• [SOURCE TEXT]:
========================================

I Saw It at the Movies

Bernie

My original impetus for seeing Richard Linklater’s 2012 movie Bernie (trailer) was that at least some of it was filmed in Smithville, an east Texas town named after my great great grandfather, William Smith (as was Smithville, Mississippi). Smithville is in Bastrop County, where a lot of movies made in Texas are filmed. Add to that, it’s based on a true crime My interest was piqued.

Cleverly filmed like a Cold Case documentary, it uses interviews with the principals and various townspeople to gradually build up the story. Many of them are outrageously hilarious.

Jack Black does an impressive portrayal of the small town’s genial, much-loved assistant funeral director, Bernie Tiede. Reviewer Roger Ebert said his performance “proves that an actor can be a miraculous thing in the right role.” Out of compassion or greed (depends who’s talking), Bernie takes up with a truly nasty elderly woman (Shirley MacLaine), and is accused of murdering her. Bernie’s nemesis is ambitious district attorney Danny Buck (Matthew McConaughey), determined to prosecute, no matter what the townspeople think about the crime. These are the kinds of roles where you can go over-the-top, and the cast does.

Rotten Tomatoes’ critics rating: 88%; audiences: 73%.

The Lost Leonardo

Here’s a story rife with ideas for crime writers! The documentary follows the trail of a painting purchased in 2005 from a New Orleans auction house for $1,175 (trailer). After restoration, it was believed (by some) to be the much-copied “Salvator Mundi” by Leonardo da Vinci. Twelve years later, carrying that identity, it sold at auction for $450,300,000. Now presumed to have been bought by Saudi Arabian crown prince Mohammad bin Salman, some believe it’s headed for Louvre Abu Dhabi.

The Scandinavian documentarians, led by director Andreas Koefoed, never come to a conclusion about the work’s authenticity—how could they, when the art world remains so sharply divided?

However, it’s the middle of the story in which events become as murky as the overpainting of the possible masterpiece. In 2013, a Swiss art dealer, Yves Bouvier, purchased the painting for around $75 million and sold it to a Russian oligarch  for $127.5 million. The oligarch was displeased with Bouvier’s mark-up and sued. Interestingly, Bouvier ran an international company that specialized in the transportation and storage of art works, luxury goods, and other collectibles, and is currently under investigation in several countries. He exploited the concept of freeports, which rent space (and services) to art collectors and museums. These facilities are outside the control of customs and taxing officials and have come under increasing scrutiny for their possible role in the trafficking of looted Syrian artifacts, tax evasion, and money-laundering.

========================================

• [TASK LIST]:
[A] Answer these questions from the movie reviews above:
(i) What Rotten Tomatoes critics rating does Bernie have?
(ii) For how much was the painting bought from a New Orleans auction house in 2005?
(iii) Who led the documentarians behind The Lost Leonardo?
[B] Repeat the passage of the movie reviews from "The Scandinavian documentarians, led" to "so sharply divided?", word for word.
The records are separate material and have no connection to the movie reviews.

[Recorded data]
========================================

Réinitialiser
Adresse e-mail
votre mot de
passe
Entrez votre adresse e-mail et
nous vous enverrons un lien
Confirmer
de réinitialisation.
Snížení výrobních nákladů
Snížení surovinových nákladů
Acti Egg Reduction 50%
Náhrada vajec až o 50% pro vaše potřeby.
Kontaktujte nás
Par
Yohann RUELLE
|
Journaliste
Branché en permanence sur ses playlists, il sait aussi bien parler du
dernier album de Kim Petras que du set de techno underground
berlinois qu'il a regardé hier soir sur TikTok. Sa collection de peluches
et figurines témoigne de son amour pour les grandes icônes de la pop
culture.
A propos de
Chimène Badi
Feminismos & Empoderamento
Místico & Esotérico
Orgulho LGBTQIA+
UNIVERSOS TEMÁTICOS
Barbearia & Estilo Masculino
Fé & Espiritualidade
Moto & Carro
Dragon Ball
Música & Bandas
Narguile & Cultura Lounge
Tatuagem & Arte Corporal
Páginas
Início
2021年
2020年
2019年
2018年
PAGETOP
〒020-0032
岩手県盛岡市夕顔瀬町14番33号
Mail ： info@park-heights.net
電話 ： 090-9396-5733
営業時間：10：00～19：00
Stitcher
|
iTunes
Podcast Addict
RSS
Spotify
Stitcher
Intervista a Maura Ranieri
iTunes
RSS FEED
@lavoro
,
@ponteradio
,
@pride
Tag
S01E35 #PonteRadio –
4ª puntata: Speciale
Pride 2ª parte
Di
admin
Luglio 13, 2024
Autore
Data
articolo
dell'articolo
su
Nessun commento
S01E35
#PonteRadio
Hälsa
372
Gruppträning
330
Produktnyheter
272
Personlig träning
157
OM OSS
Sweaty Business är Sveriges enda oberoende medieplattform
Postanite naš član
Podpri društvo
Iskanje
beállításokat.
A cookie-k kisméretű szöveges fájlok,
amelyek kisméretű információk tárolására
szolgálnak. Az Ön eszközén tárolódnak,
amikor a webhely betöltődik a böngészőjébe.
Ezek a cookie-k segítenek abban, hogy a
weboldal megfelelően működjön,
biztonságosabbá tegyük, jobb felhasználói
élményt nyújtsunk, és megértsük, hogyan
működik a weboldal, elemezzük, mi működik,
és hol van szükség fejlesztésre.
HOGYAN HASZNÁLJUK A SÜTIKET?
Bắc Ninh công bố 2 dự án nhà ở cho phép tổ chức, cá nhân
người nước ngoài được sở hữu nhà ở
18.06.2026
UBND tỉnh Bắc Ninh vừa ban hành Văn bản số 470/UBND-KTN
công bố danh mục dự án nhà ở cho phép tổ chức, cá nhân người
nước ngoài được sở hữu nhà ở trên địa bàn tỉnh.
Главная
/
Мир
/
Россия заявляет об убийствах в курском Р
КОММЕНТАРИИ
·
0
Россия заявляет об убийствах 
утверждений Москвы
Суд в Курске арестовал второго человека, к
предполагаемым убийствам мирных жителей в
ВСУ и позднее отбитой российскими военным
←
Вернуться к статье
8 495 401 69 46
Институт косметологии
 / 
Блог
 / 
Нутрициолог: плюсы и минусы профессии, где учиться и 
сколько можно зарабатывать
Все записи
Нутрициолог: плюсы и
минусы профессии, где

========================================

• [EXERCISE ANSWERS]:
[A]
(i) 88%
(ii) $1,175
(iii) Andreas Koefoed

[B]
The Scandinavian documentarians, led by director Andreas Koefoed, never come to a conclusion about the work’s authenticity—how could they, when the art world remains so sharply divided?